Musical America: Artist of the Year
Their chemistry onstage is unmistakable. The result so far is two consecutive Grammy awards for Best Orchestra Performances. With disarming sincerity, casual generosity, and boundless optimism, he
has released the potential of the Boston Symphony Orchestra.
A reverence for the past surrounds virtually every square foot of Tanglewood, the beautiful summer home of the Boston Symphony Orchestra. The expansive lawn and spectacular Berkshire vistas are anchored by echoes of Koussevitzky, Copland, and Bernstein. The Visitor Center even displays the elegantly dashing cape, walking stick, and wingtip shoes Serge Koussevitzky himself wore as he surveyed the rustic earliest iterations of Tanglewood. It’s charming.

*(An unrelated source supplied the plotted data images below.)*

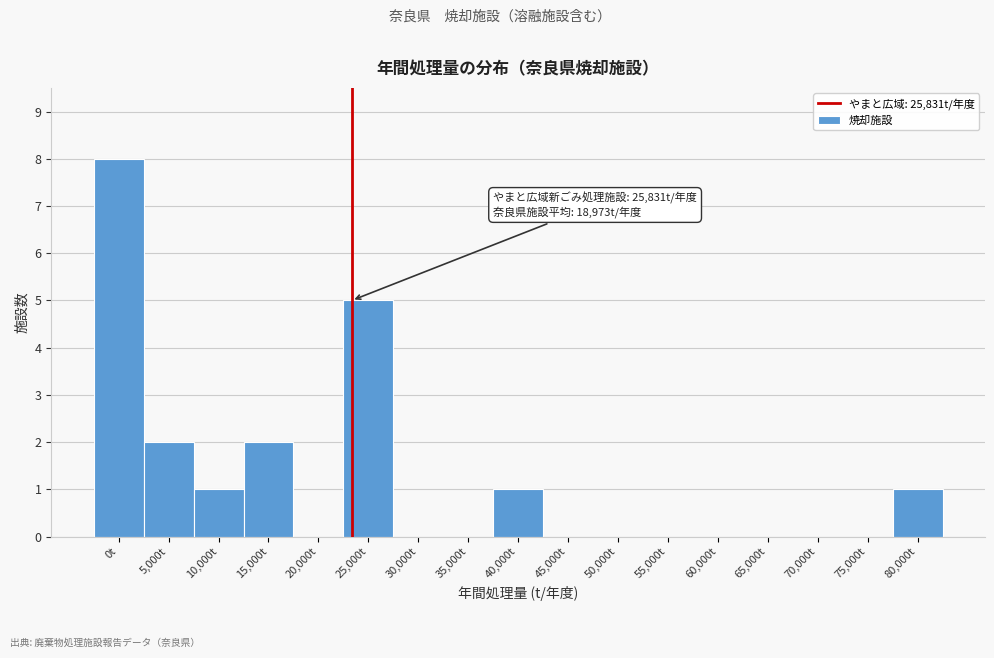

Reading right to left, extract all data points from this chart.

80,000t=1	75,000t=0	70,000t=0	65,000t=0	60,000t=0	55,000t=0	50,000t=0	45,000t=0	40,000t=1	35,000t=0	30,000t=0	25,000t=5	20,000t=0	15,000t=2	10,000t=1	5,000t=2	0t=8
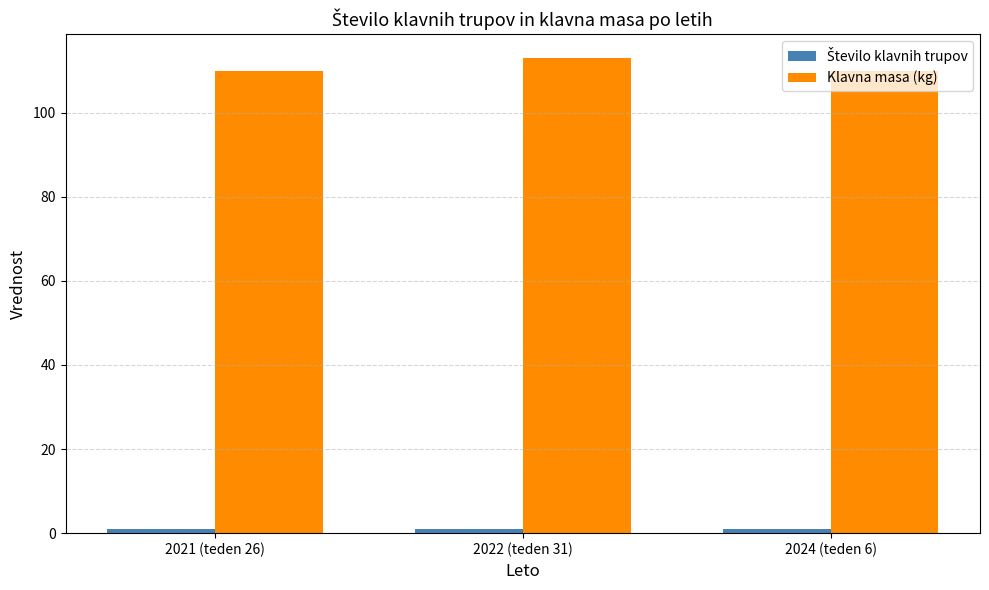

The value of Klavna masa (kg) at 2022 (teden 31) is 163. True or false?

False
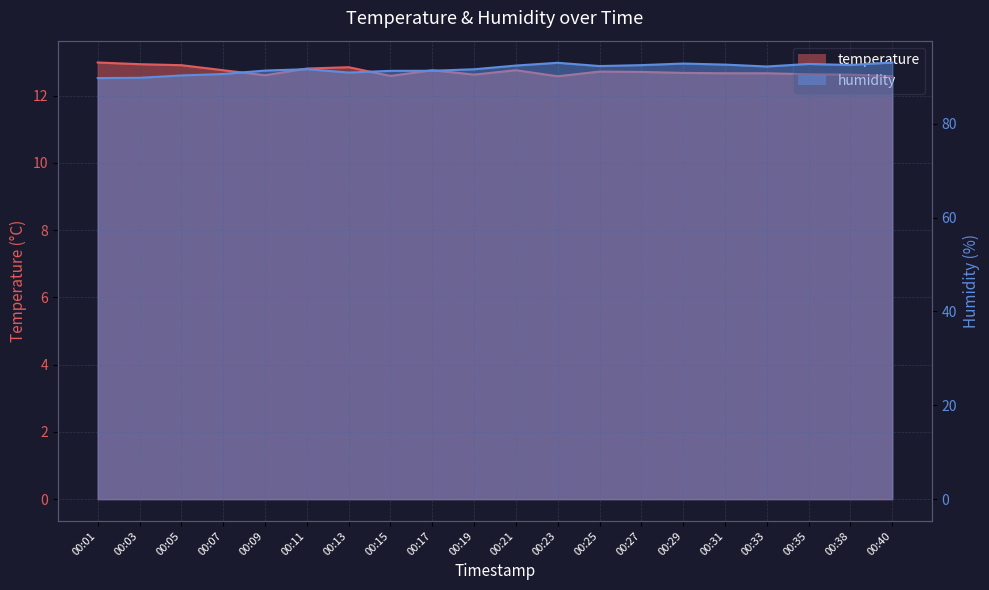

What is the value of the humidity point at the 18th from the left?

92.7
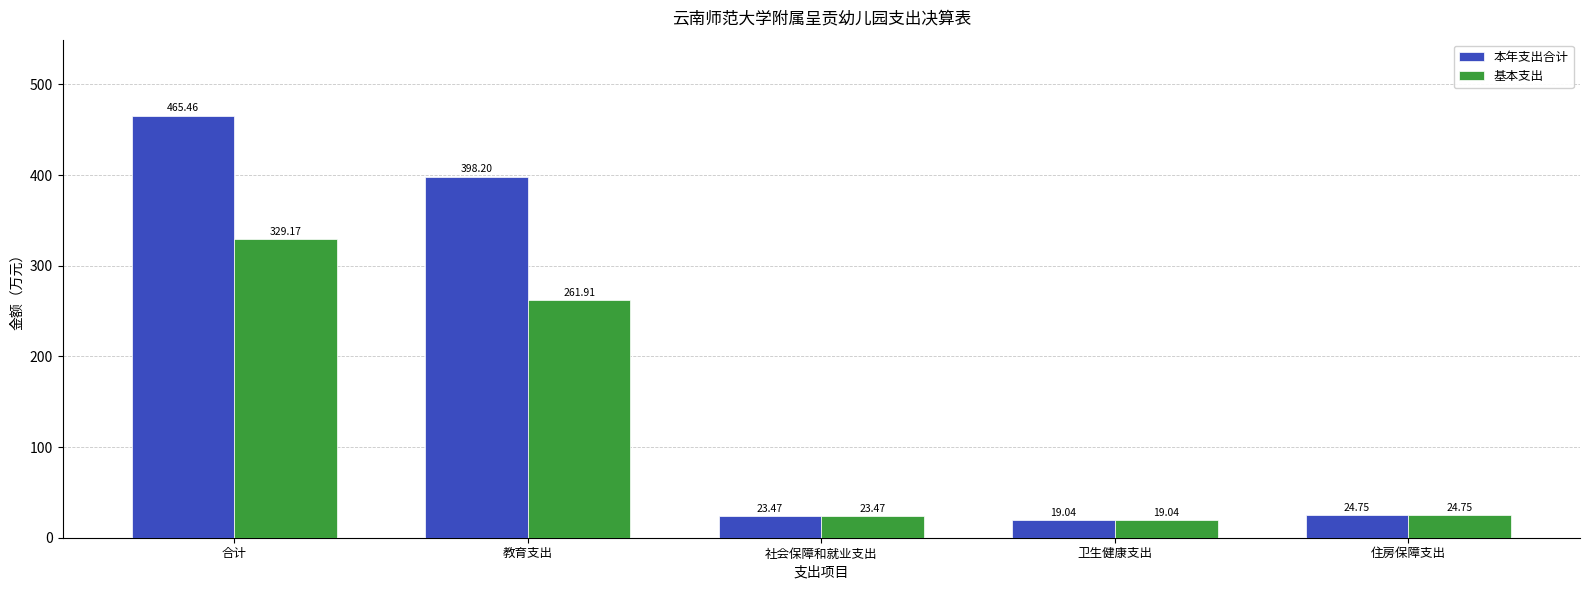

How many distinct data groups are displayed?

2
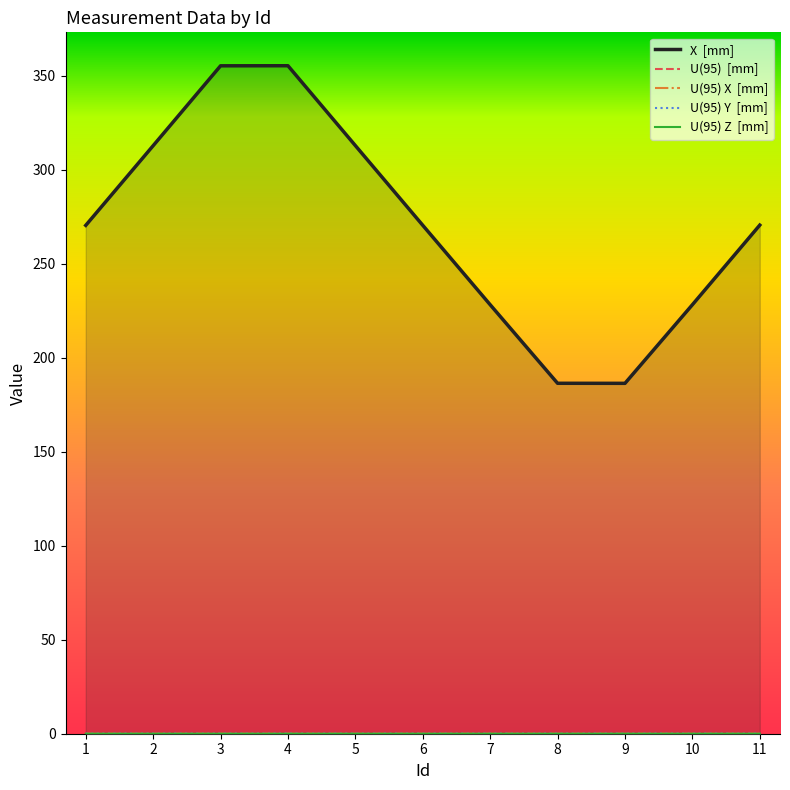

How many U(95)  [mm] values are between 0 and 1?

11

It also reinforces the perception of conductors as aristocratic and distanced.
Tooling down the path
In the summer of 2014, though, one of the buzziest conversation starters in the VIP pavilions, was … golf carts. Andris Nelsons, who at that time was soon to fill the post Koussevitzky once held as BSO music director, found more than a little delight in taking the wheel of the carts normally used by the Tanglewood staff for everything from delivering the mail to shuttling those VIPs around. Sightings of the smiling 6-foot-1-inch conductor, dressed in loudly patterned, loose-fitting shirts, tooling down the path between the Koussevitzky Music Shed and Seiji Ozawa Hall became a highlight of visits to the Berkshires.